Still learning how to post as pics and not attachments


----------



## sunnysmom (Sep 23, 2011)

What a cutie.


----------



## RachelD (Aug 30, 2014)

Try this:









Jojo looks so cute!


----------



## Chisana (Mar 4, 2015)

Jojo is so cute and beautiful!


----------



## JoJo's Mom (Oct 20, 2012)

Thank you for the compliments on my JoJo...I still miss him so much. Its been a month since he passed...


----------



## Francesca (Apr 30, 2015)

He was so cute! Your little Paula is sweet too.


----------



## Brandon2k14 (Nov 26, 2014)

I never knew he passed oh hes too cute and tiny how old was he


----------



## phronima (Jan 12, 2015)

Aww JoJo he's in a happy place now


----------



## JoJo's Mom (Oct 20, 2012)

He was two and a half years old. Thanks for the compliments. He was such a sweetheart and very talkative. I miss him so much.


----------



## nassrah (Feb 27, 2012)

Such a sweet little guy ! My heart goes out to you Try to think he is resting at the rainbow bridge and that one day you will be reunited . All the best X x Teresa


----------



## JoJo's Mom (Oct 20, 2012)

nassrah said:


> Such a sweet little guy ! My heart goes out to you Try to think he is resting at the rainbow bridge and that one day you will be reunited . All the best X x Teresa


Thank you for the kind words Teresa...I have quite a list of babies at the bridge, and it helps to know he has joined them there. I even have a budgie who flew before JoJo, so I am confident they are flying free. Thank you for making me feel better


----------



## Brandon2k14 (Nov 26, 2014)

I have two budgies at the Rainbow bridge one was only a few months old both of them didnt know each other but they are probably flying free together now.


----------



## JoJo's Mom (Oct 20, 2012)

Brandon2k14 said:


> I have two budgies at the Rainbow bridge one was only a few months old both of them didnt know each other but they are probably flying free together now.

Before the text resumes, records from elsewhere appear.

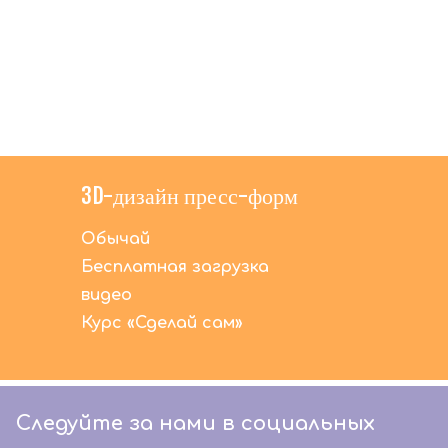
животных
3D-дизайн пресс-форм
Обычай
Бесплатная загрузка
видео
Курс «Сделай сам»
Следуйте за нами в социальных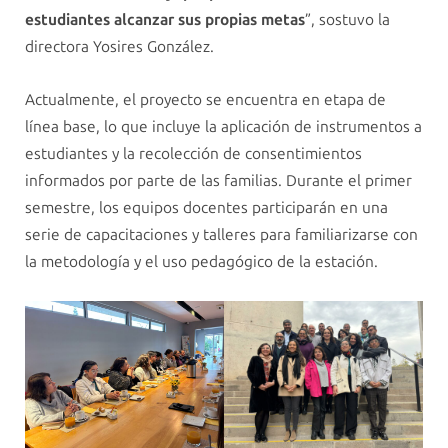
estudiantes alcanzar sus propias metas
”, sostuvo la
directora Yosires González.
Actualmente, el proyecto se encuentra en etapa de
línea base, lo que incluye la aplicación de instrumentos a
estudiantes y la recolección de consentimientos
informados por parte de las familias. Durante el primer
semestre, los equipos docentes participarán en una
serie de capacitaciones y talleres para familiarizarse con
la metodología y el uso pedagógico de la estación.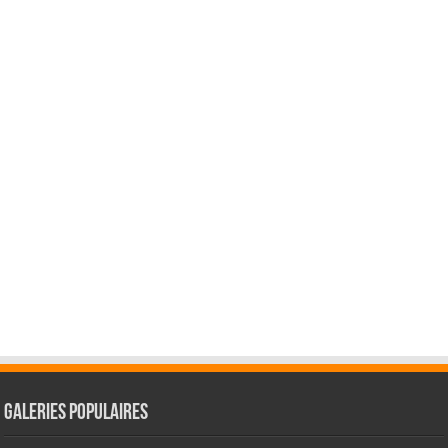
Galeries Populaires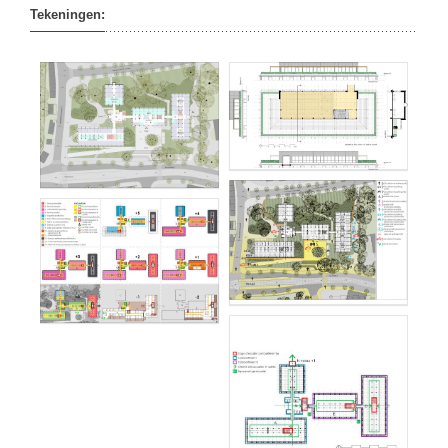
Tekeningen: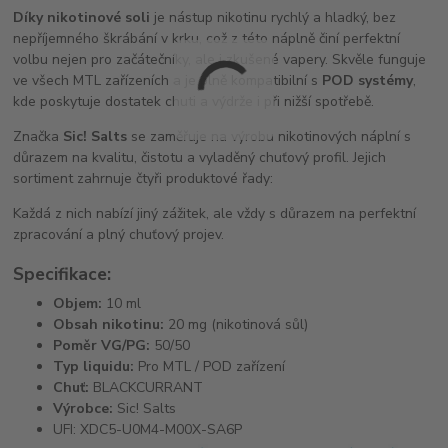
Díky nikotinové soli
je nástup nikotinu rychlý a hladký, bez
nepříjemného škrábání v krku, což z této náplně činí perfektní
volbu nejen pro začátečníky, ale i zkušené vapery. Skvěle funguje
ve všech MTL zařízeních a je plně kompatibilní s
POD systémy
,
kde poskytuje dostatek chuti a výdrže i při nižší spotřebě.
Značka
Sic! Salts
se zaměřuje na výrobu nikotinových náplní s
důrazem na kvalitu, čistotu a vyladěný chuťový profil. Jejich
sortiment zahrnuje čtyři produktové řady:
Každá z nich nabízí jiný zážitek, ale vždy s důrazem na perfektní
zpracování a plný chuťový projev.
Specifikace:
Objem:
10 ml
Obsah nikotinu:
20 mg (nikotinová sůl)
Poměr VG/PG:
50/50
Typ liquidu:
Pro MTL / POD zařízení
Chuť:
BLACKCURRANT
Výrobce:
Sic! Salts
UFI: XDC5-U0M4-M00X-SA6P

I am sure they are Brandon, its comforting to know isn't it? I think all of our animals know each other when they get to the bridge


----------



## Brandon2k14 (Nov 26, 2014)

JoJo's Mom said:


> I am sure they are Brandon, its comforting to know isn't it? I think all of our animals know each other when they get to the bridge


I hope I see all my pets soon its nice to know they are in a good place and its said when they leave you unexpectedly.


----------



## nassrah (Feb 27, 2012)

Well Jojo s Mom I truly believe it X x Teresa


----------



## JoJo's Mom (Oct 20, 2012)

I do to, and it gives me such comfort...


----------